Some unfortunate families did receive a direct hit from a bomb falling onto their house often resulting in the loss of a good pal or school mate. This happened to me. I guess we were lucky, our avenue only had three houses bombed or blown up through a gas explosion due to bombing. With their being so many fighters stations around we would often see the RAF chasing the enemy around the skies. With the help of the ACK ACK a few German planes did not make it back to their base in Northern France. I remember one such plane meeting its end which resulted in some of the crew parachuting out and landing in the nearby fields only to be taken captive by the local police, army or civilians. It is not beyond belief that if you were quick off the mark and got to the parachute before the authorities, the wife or daughter could have a new silk dress.
Dad being an old soldier volunteered for army service but ill health and age were against him, so he joined Air Raid Precaution Wardens Unit that had been formed to attend to any aspect to do with air raids. One of their tasks was making sure that no lights were showing from houses etc during the hours of darkness which would pinpoint residential or manufacturing areas on he ground to aircraft flying above. Sticky brown paper tape about one and a half inch wide was given to each home to place in diamond patterns over each window pane. The idea was that if a bomb blast hit the window, the glass would not shatter into the room injuring people. Black or dark cloth was put up against the inside of each window to stop light penetrating out into the night. This period was called the “BLACK OUT”.
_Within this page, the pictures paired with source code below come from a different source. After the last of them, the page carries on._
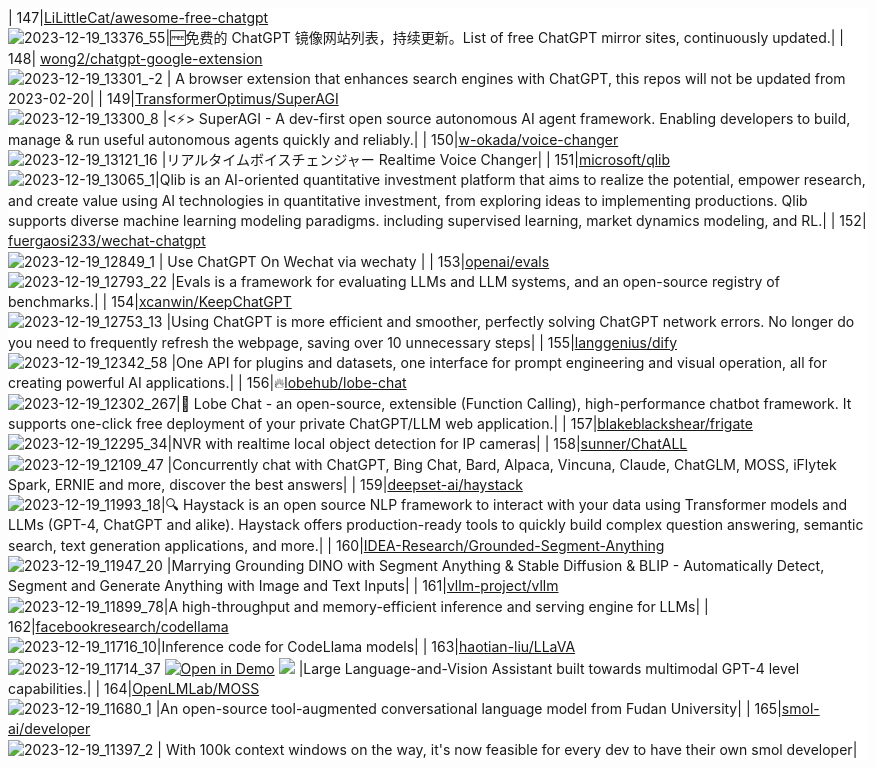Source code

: | 147|[LiLittleCat/awesome-free-chatgpt](https://github.com/LiLittleCat/awesome-free-chatgpt) </br> ![2023-12-19_13376_55](https://img.shields.io/github/stars/LiLittleCat/awesome-free-chatgpt.svg)|🆓免费的 ChatGPT 镜像网站列表，持续更新。List of free ChatGPT mirror sites, continuously updated.|
| 148| [wong2/chatgpt-google-extension](https://github.com/wong2/chatgpt-google-extension)</br> ![2023-12-19_13301_-2](https://img.shields.io/github/stars/wong2/chatgpt-google-extension.svg)                               | A browser extension that enhances search engines with ChatGPT, this repos will not be updated from 2023-02-20|
| 149|[TransformerOptimus/SuperAGI](https://github.com/TransformerOptimus/SuperAGI) </br> ![2023-12-19_13300_8](https://img.shields.io/github/stars/TransformerOptimus/SuperAGI.svg)         |<⚡️> SuperAGI - A dev-first open source autonomous AI agent framework. Enabling developers to build, manage & run useful autonomous agents quickly and reliably.|
| 150|[w-okada/voice-changer](https://github.com/w-okada/voice-changer) </br> ![2023-12-19_13121_16](https://img.shields.io/github/stars/w-okada/voice-changer.svg)    |リアルタイムボイスチェンジャー Realtime Voice Changer|
| 151|[microsoft/qlib](https://github.com/microsoft/qlib) </br> ![2023-12-19_13065_1](https://img.shields.io/github/stars/microsoft/qlib.svg)|Qlib is an AI-oriented quantitative investment platform that aims to realize the potential, empower research, and create value using AI technologies in quantitative investment, from exploring ideas to implementing productions. Qlib supports diverse machine learning modeling paradigms. including supervised learning, market dynamics modeling, and RL.|
| 152| [fuergaosi233/wechat-chatgpt](https://github.com/fuergaosi233/wechat-chatgpt)  </br> ![2023-12-19_12849_1](https://img.shields.io/github/stars/fuergaosi233/wechat-chatgpt.svg)                                      |                    Use ChatGPT On Wechat via wechaty |
| 153|[openai/evals](https://github.com/openai/evals) </br> ![2023-12-19_12793_22](https://img.shields.io/github/stars/openai/evals.svg)    |Evals is a framework for evaluating LLMs and LLM systems, and an open-source registry of benchmarks.|
| 154|[xcanwin/KeepChatGPT](https://github.com/xcanwin/KeepChatGPT) </br> ![2023-12-19_12753_13](https://img.shields.io/github/stars/xcanwin/KeepChatGPT.svg) |Using ChatGPT is more efficient and smoother, perfectly solving ChatGPT network errors. No longer do you need to frequently refresh the webpage, saving over 10 unnecessary steps|
| 155|[langgenius/dify](https://github.com/langgenius/dify) </br> ![2023-12-19_12342_58](https://img.shields.io/github/stars/langgenius/dify.svg)                    |One API for plugins and datasets, one interface for prompt engineering and visual operation, all for creating powerful AI applications.|
| 156|🔥[lobehub/lobe-chat](https://github.com/lobehub/lobe-chat) </br> ![2023-12-19_12302_267](https://img.shields.io/github/stars/lobehub/lobe-chat.svg)|🤖 Lobe Chat - an open-source, extensible (Function Calling), high-performance chatbot framework. It supports one-click free deployment of your private ChatGPT/LLM web application.|
| 157|[blakeblackshear/frigate](https://github.com/blakeblackshear/frigate) </br> ![2023-12-19_12295_34](https://img.shields.io/github/stars/blakeblackshear/frigate.svg)|NVR with realtime local object detection for IP cameras|
| 158|[sunner/ChatALL](https://github.com/sunner/ChatALL) </br> ![2023-12-19_12109_47](https://img.shields.io/github/stars/sunner/ChatALL.svg)                    |Concurrently chat with ChatGPT, Bing Chat, Bard, Alpaca, Vincuna, Claude, ChatGLM, MOSS, iFlytek Spark, ERNIE and more, discover the best answers|
| 159|[deepset-ai/haystack](https://github.com/deepset-ai/haystack) </br> ![2023-12-19_11993_18](https://img.shields.io/github/stars/deepset-ai/haystack.svg)|🔍 Haystack is an open source NLP framework to interact with your data using Transformer models and LLMs (GPT-4, ChatGPT and alike). Haystack offers production-ready tools to quickly build complex question answering, semantic search, text generation applications, and more.|
| 160|[IDEA-Research/Grounded-Segment-Anything](https://github.com/IDEA-Research/Grounded-Segment-Anything) </br> ![2023-12-19_11947_20](https://img.shields.io/github/stars/IDEA-Research/Grounded-Segment-Anything.svg) |Marrying Grounding DINO with Segment Anything & Stable Diffusion & BLIP - Automatically Detect, Segment and Generate Anything with Image and Text Inputs|
| 161|[vllm-project/vllm](https://github.com/vllm-project/vllm) </br> ![2023-12-19_11899_78](https://img.shields.io/github/stars/vllm-project/vllm.svg)|A high-throughput and memory-efficient inference and serving engine for LLMs|
| 162|[facebookresearch/codellama](https://github.com/facebookresearch/codellama) </br> ![2023-12-19_11716_10](https://img.shields.io/github/stars/facebookresearch/codellama.svg)|Inference code for CodeLlama models|
| 163|[haotian-liu/LLaVA](https://github.com/haotian-liu/LLaVA) </br> ![2023-12-19_11714_37](https://img.shields.io/github/stars/haotian-liu/LLaVA.svg)  <a alt="Click Me" href="https://llava.hliu.cc" target="_blank"><img src="https://img.shields.io/badge/Gradio-Spaces-brightgreen" alt="Open in Demo"/></a>  <a href='https://arxiv.org/abs/2304.08485'><img src='https://img.shields.io/badge/Paper-Arxiv-red'></a>  |Large Language-and-Vision Assistant built towards multimodal GPT-4 level capabilities.|
| 164|[OpenLMLab/MOSS](https://github.com/OpenLMLab/MOSS) </br> ![2023-12-19_11680_1](https://img.shields.io/github/stars/OpenLMLab/MOSS.svg) |An open-source tool-augmented conversational language model from Fudan University|
| 165|[smol-ai/developer](https://github.com/smol-ai/developer) </br> ![2023-12-19_11397_2](https://img.shields.io/github/stars/smol-ai/developer.svg)   | With 100k context windows on the way, it's now feasible for every dev to have their own smol developer|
The enemy would drop what were called incendiary bombs that were designed to cause small fires again to pinpoint premises. The ARP warden’s job, with other volunteers, like factory fire watch crews was to put these fires out as soon as possible using sand or water. Dad was stationed in a purpose built hut just inside Birkenhead Park at the junction of Cavendish Road and Park Road North by the tennis courts. If all was quiet he could be found in his hut at night. One such night he had been annoyed for most of the evening and into the early hours by the sound of the meowing of a cat, not being over fond of cats this got on his nerves so he had to do something about stopping the racket. He found the offending MOGGY stuck up a nearby tree. Armed with a ladder he reached the cat, he was just about to dispatch it to the ground quicker than gravity when the local constable who normally called for a smoke and cup of tea hailed him thereby saving the poor old muggy a long drop. On the bobby’s recommendation Dad was awarded a bronze medal from the R.S.P.C.A for his fortitude and bravery in saving the cats life. Lets now leave this period as enough has been said to give a general picture.